Banyak pihak saat mulai mengkuatirkan kualitas pendidikan nasional. Terutama orang tua siswa yang memandang belajar daring justru membuat kualitas pendidikan anak-anak semakin menurun (kualitas rendah) atau disebut Inferiority. Kok bisa demikian, apa yang salah?
Sudah berjalan dua tahun Indonesia dikurung oleh pandemi Covid-19 terhitung Maret 2019. Karena dari waktu ke waktu kasus penularan meningkat tajam, pemerintah memutuskan menghentikan seluruh kegiatan yang bersifat tatap muka guna menghindari penularan wabah penyakit tersebut secara lebih masif.
Tak pelak seluruh aktivitas masyarakat mengalami mati suri.

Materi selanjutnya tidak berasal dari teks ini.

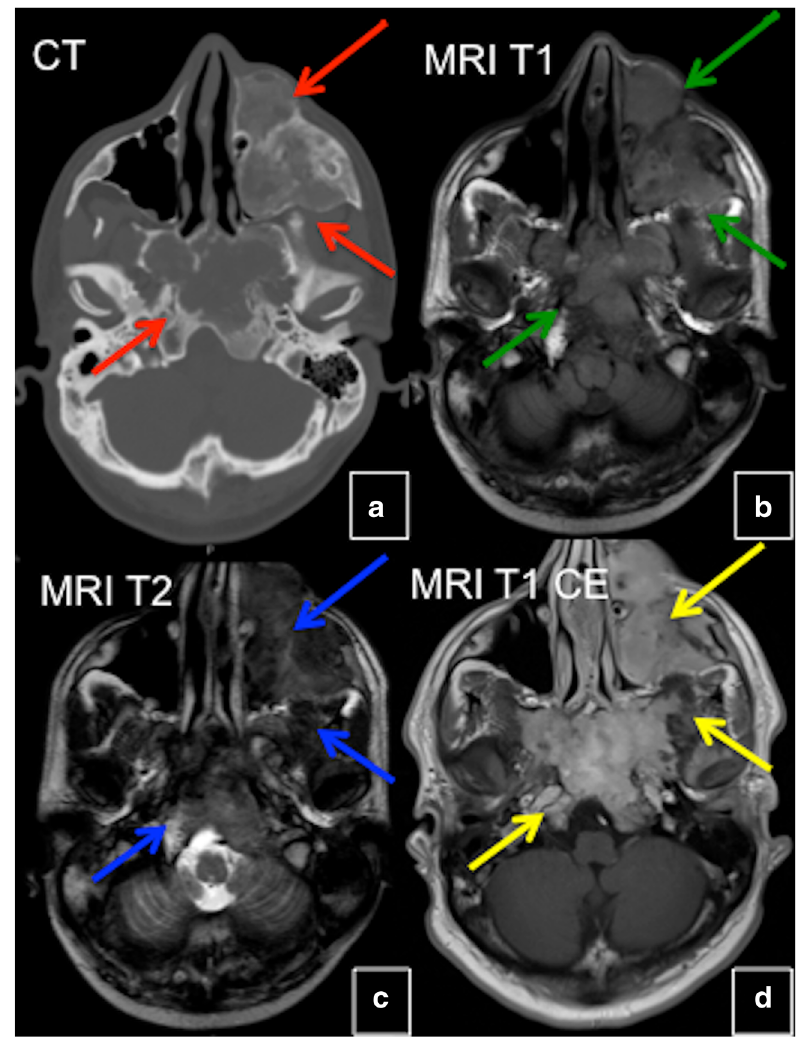
Fig. 8 CT and MRI in craniofacial fibrous dysplasia (FD). a CT demonstrates mixed sclerotic FD lesions involving the skull base ( red arrows ). b Lesions demonstrate intermediate signal intensity on T1 weighted MRI ( green arrows ). On T2 weighted images lesions demonstrate heterogeneous hypointense/ intermediate signal intensity ( blue arrows ). d FD lesions show slightly heterogeneous enhancement ( yellow arrows )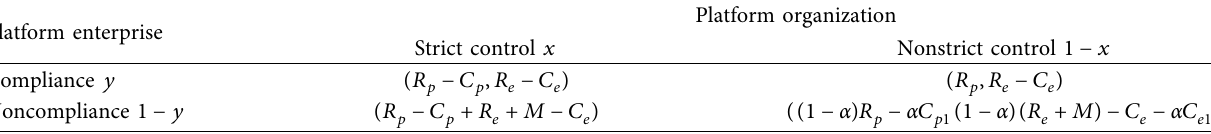
Table 1: Te beneft matrix of game revenue between the platform organization and platform enterprise based on laborer supervision. Platform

Tak terkecuali sektor pendidikan. Seluruh sekolah yang berada dalam area covid tinggi terpaksa menyelenggarakan proses belajar mengajar secara daring (online), mulai tingkat SMA hingga sekolah PAUD bahkan Perguruan Tinggi.

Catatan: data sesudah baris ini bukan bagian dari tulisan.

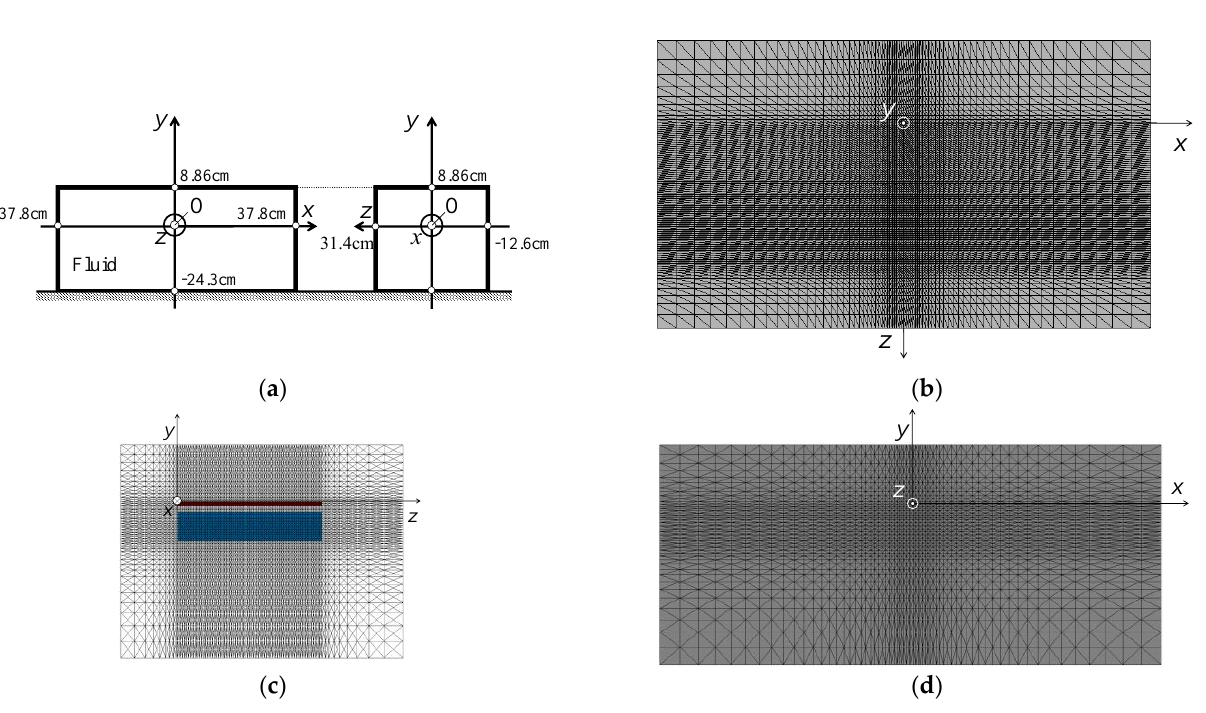
Figure 6. Geometry of the fluid domain and the employed mesh: ( a ) The geometry of the fluid domain (dynamically scaled); ( b ) The xz — plane view; ( c ) The yz — plane view, where the colored domain shows the wing’s mesh; ( d ) The xy — plane view. The number of fluid elements is 1,578,960 and the number of fluid nodes is 276,138.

Namun kini, setelah hampir dua tahun berlalu, pandemi Covid-19 tak kunjung selesai jua. Walaupun dibeberapa daerah tercatat mengalami penurunan kasus. Tapi bukan berarti telah terbebas dari covid.
Â
Pemerintah pun kemudian menerapkan PPKM (pemberlakuan pembatasan kegiatan masyarakat) bersifat darurat pada wilayah berkategori level 3 dan 4.
Dalam perjalanannya, ternyata kebijakan PPKM Level 3 dan 4 menimbulkan kegelisahan publik soal pendidikan anak-anak sekolahan. Ditengarai anak-anak semakin tertinggal dalam pelajaran.

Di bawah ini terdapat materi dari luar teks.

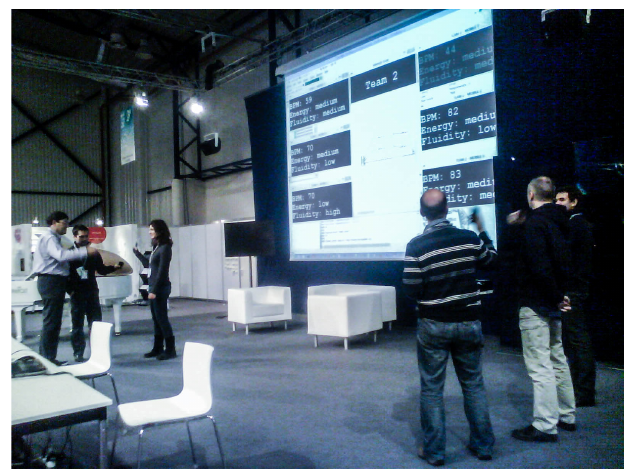
Figure 1. The SIEMPRE Podium Performance presented at the Art & ICT Exhibition that took place in Vilnius (LI) in November 2013. Two teams of three performers are interacting by shaking their mobile phones: on the screen some technical data about participants is shown; team 2 is exhibiting higher cohesion and synchronisation, thus the music piece retrieved by team 2 will emerge over the one selected by team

Seperti diketahui belajar secara daring sangat berbeda dengan belajar tatap muka (langsung tanpa media). Walaupun terhubung dengan internet (cara modern) tetapi cara ini sangat mempengaruhi hasil belajar.
Dari sejumlah riset yang dilakukan lembaga internasional juga menunjukkan dampak akibat pembelajaran secara daring yang terpaksa dilakukan karena Covid-19 ikut menguatkan kegelisahan tersebut.
Hasil penelitian PBB bidang pendidikan, keilmuan, dan kebudayaan pada 28 Maret 2021 misalnya yang menemukan sebanyak 124 juta anak-anak seluruh dunia telah kehilangan kemampuan membaca.
Meskipun menurut pengamat pendidikan nasional, kemunduran pendidikan selama pandemi akibat pembelajaran online tidak hanya dialami Indonesia tapi negara-negara seluruh dunia.
Tetapi kita sendiri juga tidak boleh tinggal diam dan menerima begitu saja tanpa ada upaya atau solusi. Kemunduran kualitas pasti ada sebabnya. Ini yang harus ditilik oleh pemangku kebijakan.